Each unit equals one album sale, or 10 individual tracks sold from an album, or 3,750 ad-supported or 1,250 paid/subscription on-demand official audio and video streams generated by songs from an album.

Of Metallica’s 37,000 units earned for the week, album sales comprise 29,000 (up 1,365%), SEA units comprise nearly 7,000 (up 34%, equalling 9.17 million on-demand streams of the set’s tracks) and TEA units comprise 1,000 (up 101%). All versions of the Black Album, old and new, are combined for tracking and charting purposes.

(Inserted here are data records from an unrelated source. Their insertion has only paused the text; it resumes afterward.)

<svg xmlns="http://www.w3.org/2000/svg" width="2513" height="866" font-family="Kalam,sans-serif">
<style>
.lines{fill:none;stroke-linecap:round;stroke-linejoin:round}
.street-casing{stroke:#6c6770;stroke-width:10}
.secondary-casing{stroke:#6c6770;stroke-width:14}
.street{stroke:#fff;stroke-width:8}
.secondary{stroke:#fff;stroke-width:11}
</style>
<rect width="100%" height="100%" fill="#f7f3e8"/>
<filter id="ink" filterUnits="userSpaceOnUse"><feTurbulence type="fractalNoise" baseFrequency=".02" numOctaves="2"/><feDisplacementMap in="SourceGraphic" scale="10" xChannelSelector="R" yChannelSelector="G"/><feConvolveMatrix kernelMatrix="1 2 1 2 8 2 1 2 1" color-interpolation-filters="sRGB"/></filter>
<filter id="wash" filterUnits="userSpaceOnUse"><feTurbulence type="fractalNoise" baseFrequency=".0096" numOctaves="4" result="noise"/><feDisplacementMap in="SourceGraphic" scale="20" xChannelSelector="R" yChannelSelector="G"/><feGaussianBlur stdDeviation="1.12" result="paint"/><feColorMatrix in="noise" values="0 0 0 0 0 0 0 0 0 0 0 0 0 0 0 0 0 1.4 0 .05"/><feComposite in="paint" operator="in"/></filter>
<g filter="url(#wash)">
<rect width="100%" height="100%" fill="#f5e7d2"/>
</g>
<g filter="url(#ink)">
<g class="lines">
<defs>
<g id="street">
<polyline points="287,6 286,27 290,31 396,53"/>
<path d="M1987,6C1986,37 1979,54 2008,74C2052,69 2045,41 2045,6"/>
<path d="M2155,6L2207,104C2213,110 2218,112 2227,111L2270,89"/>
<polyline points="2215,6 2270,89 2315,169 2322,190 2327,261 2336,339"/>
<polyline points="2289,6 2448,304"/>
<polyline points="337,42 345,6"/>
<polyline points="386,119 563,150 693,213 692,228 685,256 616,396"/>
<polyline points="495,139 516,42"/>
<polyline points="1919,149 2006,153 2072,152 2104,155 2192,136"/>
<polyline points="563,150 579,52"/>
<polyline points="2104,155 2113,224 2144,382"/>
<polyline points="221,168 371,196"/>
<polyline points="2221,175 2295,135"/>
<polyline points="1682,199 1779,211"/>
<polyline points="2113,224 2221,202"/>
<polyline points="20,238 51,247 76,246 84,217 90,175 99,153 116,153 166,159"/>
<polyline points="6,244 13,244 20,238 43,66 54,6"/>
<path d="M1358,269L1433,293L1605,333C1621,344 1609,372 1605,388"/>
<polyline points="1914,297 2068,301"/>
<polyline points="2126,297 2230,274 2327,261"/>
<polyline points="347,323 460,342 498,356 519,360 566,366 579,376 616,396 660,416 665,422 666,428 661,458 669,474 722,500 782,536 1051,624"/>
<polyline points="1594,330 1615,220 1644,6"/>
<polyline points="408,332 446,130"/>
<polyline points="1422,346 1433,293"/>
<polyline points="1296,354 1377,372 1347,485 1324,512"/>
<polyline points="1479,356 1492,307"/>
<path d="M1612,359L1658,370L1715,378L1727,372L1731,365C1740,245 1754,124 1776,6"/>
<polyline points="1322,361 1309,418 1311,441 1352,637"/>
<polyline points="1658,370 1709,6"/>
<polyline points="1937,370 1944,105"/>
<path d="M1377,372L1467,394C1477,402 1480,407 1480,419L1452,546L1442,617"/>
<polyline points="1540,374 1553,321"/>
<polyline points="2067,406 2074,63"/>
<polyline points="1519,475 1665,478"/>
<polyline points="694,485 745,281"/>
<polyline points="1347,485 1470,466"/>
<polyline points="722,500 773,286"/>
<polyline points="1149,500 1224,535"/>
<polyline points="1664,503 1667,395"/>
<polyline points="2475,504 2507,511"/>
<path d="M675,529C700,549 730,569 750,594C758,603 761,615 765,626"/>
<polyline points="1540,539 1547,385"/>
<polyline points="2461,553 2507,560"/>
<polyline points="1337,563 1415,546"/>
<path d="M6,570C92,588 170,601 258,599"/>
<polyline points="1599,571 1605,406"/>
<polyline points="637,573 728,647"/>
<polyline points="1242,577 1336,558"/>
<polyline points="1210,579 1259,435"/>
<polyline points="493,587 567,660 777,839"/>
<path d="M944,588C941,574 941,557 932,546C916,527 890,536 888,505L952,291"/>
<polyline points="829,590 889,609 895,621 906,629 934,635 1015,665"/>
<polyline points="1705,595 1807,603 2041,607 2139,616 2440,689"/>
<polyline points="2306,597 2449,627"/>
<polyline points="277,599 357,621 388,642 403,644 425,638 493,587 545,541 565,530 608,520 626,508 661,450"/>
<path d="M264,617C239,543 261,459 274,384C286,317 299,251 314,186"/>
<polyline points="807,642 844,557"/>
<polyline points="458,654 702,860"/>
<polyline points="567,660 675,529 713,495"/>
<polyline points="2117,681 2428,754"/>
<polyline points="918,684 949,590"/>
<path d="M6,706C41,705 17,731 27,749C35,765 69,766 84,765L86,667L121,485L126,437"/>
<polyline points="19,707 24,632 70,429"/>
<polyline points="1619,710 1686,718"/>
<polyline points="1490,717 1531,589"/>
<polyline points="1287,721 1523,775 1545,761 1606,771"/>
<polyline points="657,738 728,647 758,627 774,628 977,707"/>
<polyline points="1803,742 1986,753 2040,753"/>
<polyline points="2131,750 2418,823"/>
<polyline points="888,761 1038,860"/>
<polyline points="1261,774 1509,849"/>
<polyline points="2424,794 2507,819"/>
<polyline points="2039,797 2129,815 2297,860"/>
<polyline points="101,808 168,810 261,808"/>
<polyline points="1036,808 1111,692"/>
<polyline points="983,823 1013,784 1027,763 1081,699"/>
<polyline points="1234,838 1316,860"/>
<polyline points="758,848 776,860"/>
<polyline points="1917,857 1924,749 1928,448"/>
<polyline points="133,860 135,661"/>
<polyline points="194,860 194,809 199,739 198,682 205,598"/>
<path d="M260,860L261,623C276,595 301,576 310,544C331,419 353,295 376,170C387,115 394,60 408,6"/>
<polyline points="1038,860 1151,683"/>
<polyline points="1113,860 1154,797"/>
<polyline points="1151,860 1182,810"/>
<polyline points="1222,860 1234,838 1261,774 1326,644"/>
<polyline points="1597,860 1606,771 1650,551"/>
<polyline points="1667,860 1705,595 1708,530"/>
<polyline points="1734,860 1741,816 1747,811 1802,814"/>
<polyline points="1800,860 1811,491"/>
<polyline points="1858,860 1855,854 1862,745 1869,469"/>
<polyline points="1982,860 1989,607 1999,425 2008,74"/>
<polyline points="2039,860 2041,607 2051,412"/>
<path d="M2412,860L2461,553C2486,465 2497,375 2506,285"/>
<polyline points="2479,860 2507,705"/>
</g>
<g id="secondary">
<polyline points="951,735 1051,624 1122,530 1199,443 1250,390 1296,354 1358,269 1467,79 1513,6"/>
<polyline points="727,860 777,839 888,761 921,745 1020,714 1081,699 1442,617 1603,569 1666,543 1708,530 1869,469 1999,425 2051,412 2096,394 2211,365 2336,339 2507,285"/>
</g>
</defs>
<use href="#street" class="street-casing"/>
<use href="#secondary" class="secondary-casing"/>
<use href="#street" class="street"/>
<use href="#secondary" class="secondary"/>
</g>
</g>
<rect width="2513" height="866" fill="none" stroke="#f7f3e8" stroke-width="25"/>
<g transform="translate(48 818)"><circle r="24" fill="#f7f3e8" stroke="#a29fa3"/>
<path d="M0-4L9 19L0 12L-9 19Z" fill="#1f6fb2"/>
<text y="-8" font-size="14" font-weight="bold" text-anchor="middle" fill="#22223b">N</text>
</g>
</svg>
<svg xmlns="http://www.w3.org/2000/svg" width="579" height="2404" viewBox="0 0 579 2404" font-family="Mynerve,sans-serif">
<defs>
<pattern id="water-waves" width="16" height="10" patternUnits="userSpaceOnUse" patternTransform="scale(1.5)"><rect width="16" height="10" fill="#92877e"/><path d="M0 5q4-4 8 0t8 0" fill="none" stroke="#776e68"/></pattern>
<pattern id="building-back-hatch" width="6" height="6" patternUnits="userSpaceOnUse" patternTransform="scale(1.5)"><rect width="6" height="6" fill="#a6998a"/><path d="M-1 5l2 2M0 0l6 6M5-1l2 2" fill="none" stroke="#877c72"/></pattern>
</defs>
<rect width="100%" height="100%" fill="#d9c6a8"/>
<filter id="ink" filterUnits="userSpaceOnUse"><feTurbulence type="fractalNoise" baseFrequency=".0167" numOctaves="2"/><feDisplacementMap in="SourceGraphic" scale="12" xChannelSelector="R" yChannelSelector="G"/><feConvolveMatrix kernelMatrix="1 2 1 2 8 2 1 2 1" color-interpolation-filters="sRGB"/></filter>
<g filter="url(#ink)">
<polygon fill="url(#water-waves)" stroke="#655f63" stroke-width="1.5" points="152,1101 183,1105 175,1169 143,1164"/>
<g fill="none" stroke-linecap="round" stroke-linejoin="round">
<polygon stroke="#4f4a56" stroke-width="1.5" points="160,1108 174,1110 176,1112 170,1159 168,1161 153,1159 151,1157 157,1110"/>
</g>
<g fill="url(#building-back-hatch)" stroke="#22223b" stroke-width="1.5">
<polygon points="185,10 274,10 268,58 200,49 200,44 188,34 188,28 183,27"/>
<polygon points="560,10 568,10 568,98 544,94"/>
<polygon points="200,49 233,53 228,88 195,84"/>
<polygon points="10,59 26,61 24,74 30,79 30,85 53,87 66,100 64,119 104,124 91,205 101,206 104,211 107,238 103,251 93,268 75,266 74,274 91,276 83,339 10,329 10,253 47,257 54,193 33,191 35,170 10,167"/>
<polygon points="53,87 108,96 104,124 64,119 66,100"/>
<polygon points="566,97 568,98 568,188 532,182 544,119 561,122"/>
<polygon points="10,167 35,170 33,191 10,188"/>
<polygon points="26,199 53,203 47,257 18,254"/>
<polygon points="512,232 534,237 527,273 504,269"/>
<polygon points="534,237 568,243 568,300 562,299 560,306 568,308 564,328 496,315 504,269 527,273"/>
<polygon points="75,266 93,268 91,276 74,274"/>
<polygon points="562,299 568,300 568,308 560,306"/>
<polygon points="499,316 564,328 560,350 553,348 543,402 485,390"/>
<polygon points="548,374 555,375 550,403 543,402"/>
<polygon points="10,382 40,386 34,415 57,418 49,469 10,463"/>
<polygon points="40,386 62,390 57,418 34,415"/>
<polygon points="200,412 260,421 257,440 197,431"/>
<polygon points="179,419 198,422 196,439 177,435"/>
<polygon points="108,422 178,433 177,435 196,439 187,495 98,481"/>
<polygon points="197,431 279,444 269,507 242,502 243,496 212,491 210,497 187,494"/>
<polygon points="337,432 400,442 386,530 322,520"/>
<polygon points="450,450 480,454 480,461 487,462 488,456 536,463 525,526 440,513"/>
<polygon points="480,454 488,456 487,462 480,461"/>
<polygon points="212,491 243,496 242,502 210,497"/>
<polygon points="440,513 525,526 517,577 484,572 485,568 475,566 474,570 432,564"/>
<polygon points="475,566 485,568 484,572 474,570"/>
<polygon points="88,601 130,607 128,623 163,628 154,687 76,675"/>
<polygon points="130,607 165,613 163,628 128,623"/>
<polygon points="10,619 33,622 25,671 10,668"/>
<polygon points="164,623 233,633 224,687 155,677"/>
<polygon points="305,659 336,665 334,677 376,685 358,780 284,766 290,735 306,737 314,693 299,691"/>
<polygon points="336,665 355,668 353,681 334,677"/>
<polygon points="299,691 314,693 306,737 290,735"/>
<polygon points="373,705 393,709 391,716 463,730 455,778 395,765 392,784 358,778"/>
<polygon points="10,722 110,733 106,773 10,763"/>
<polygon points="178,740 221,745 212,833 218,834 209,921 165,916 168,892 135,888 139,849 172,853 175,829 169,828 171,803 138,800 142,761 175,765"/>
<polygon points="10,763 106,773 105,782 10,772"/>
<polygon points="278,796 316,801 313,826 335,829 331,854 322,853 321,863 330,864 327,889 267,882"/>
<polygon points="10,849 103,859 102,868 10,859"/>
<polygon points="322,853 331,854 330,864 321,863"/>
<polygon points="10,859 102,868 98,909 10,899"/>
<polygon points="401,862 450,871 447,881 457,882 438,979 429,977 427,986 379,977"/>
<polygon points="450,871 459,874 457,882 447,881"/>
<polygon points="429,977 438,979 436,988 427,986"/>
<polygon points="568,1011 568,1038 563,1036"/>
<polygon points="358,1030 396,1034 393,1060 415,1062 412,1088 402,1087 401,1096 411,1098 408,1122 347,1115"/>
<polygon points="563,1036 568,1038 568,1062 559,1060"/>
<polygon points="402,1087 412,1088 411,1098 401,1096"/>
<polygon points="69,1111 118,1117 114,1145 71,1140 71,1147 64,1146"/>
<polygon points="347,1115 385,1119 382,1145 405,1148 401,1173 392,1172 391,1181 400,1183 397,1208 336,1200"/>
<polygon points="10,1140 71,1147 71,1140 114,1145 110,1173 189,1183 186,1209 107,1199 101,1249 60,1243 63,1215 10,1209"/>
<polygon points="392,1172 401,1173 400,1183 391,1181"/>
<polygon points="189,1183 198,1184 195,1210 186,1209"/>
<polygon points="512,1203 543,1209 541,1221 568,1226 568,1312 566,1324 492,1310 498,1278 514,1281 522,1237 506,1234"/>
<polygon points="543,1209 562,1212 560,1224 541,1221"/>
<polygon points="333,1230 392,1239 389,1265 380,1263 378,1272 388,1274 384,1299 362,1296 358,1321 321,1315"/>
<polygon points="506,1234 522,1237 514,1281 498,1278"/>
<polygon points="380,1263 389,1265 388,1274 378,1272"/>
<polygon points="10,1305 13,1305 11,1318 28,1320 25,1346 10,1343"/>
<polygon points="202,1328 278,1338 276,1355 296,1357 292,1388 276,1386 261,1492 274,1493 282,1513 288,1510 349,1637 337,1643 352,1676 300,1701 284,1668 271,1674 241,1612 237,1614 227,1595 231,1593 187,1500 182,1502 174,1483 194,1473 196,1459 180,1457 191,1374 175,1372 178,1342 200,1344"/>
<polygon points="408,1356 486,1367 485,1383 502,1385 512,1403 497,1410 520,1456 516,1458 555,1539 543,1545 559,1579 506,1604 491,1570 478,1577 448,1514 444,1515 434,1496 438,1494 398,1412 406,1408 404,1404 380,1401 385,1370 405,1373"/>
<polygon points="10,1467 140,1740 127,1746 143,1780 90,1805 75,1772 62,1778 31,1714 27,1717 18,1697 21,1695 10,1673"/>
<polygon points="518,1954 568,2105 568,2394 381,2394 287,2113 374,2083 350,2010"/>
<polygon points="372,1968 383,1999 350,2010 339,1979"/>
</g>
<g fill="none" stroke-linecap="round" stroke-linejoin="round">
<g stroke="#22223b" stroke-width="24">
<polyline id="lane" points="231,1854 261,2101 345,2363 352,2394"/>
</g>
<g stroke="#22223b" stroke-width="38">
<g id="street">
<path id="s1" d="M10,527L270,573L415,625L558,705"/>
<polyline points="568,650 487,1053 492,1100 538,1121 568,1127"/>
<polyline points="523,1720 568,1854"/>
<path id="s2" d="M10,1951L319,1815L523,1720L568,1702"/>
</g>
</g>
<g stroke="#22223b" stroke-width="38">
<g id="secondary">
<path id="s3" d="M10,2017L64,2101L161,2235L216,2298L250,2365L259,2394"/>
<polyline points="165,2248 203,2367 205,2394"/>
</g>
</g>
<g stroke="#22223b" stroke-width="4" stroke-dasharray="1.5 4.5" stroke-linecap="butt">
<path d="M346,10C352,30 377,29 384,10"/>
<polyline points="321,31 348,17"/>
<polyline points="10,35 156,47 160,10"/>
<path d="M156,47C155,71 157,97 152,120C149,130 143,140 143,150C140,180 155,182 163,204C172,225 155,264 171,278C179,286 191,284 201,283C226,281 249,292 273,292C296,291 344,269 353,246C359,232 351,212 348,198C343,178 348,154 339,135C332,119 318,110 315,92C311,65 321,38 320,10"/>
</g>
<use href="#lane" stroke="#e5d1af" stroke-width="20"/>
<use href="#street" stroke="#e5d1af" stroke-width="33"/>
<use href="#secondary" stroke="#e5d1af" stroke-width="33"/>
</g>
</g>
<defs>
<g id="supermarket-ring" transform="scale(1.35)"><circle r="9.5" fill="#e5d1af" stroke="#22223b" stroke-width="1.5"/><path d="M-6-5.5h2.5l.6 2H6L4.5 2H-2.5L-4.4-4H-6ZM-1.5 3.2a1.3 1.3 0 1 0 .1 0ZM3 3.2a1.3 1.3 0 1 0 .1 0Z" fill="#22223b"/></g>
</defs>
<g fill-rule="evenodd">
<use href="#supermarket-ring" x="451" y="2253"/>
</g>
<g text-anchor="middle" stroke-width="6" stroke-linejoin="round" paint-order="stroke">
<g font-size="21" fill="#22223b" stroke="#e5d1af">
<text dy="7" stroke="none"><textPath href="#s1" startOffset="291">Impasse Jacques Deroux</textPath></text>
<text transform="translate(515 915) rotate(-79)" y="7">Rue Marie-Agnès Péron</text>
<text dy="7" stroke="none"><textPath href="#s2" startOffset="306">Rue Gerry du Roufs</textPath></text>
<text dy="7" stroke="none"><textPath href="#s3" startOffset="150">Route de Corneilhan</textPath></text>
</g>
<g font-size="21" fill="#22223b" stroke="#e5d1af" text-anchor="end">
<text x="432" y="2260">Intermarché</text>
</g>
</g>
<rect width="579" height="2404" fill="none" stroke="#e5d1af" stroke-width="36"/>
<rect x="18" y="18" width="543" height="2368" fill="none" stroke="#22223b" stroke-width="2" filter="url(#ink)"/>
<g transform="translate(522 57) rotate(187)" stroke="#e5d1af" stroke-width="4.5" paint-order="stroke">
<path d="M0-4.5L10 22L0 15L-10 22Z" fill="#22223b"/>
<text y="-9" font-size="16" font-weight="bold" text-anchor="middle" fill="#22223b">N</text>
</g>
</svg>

One of the most commercially successful and critically acclaimed records of all time, 1991’s ‘Black Album’ gave Metallica its first #1 album across 10 countries. An unrelenting series of singles included Enter Sandman, The Unforgiven, Nothing Else Matters, Wherever I May Roam, and Sad But True. Its popularity also fuelled the band’s rise to headlining stadiums, and dominated radio and MTV to gain household name status. It even has influenced a podcast from the rockers, with 8 episodes detailing the recording and making of the LP.

The Black Album remains unchallenged as the best-selling album in the history of Nielsen SoundScan, outselling every release in every genre over the past 30 years. In 2014, Metallica’s self-titled LP became the first album to reach 16 million sold copies since Nielsen SoundScan started tracking sales in 1991.

The impact of the Black Album on the world, and relevance to rockers worldwide, continues to grow to this day. In commemoration of the album’s 30th anniversary, the band’s own Blackened Recordings recently re-released the Grammy-winning, 16-times-platinum-certified Black Album.